══ SUPPLIED RECORDS ══

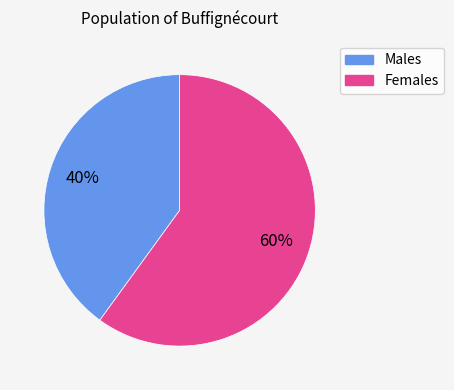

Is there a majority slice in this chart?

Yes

═══
══ SUPPLIED RECORDS ══

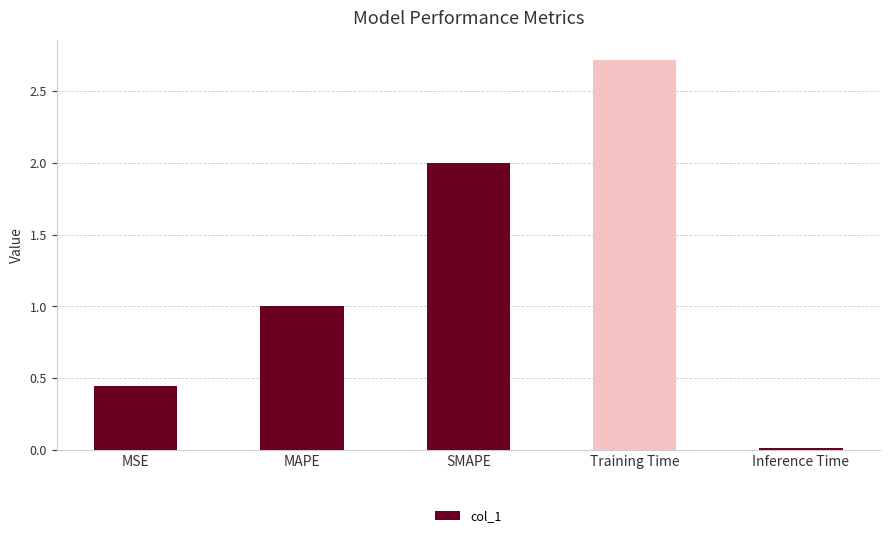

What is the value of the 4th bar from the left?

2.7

═══
══ SUPPLIED RECORDS ══

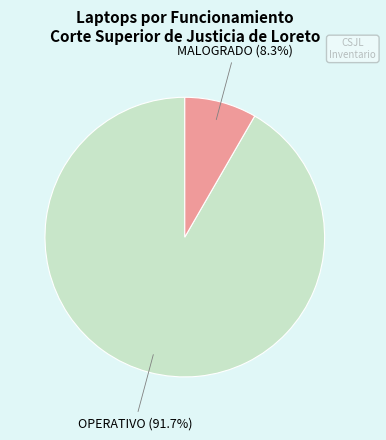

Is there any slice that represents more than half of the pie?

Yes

═══

**YOUR OBJECTIVE:** Pick out every line above that contains the word "there" and copy each one.

**FINISHED TASK:**
Is there a majority slice in this chart?
Is there any slice that represents more than half of the pie?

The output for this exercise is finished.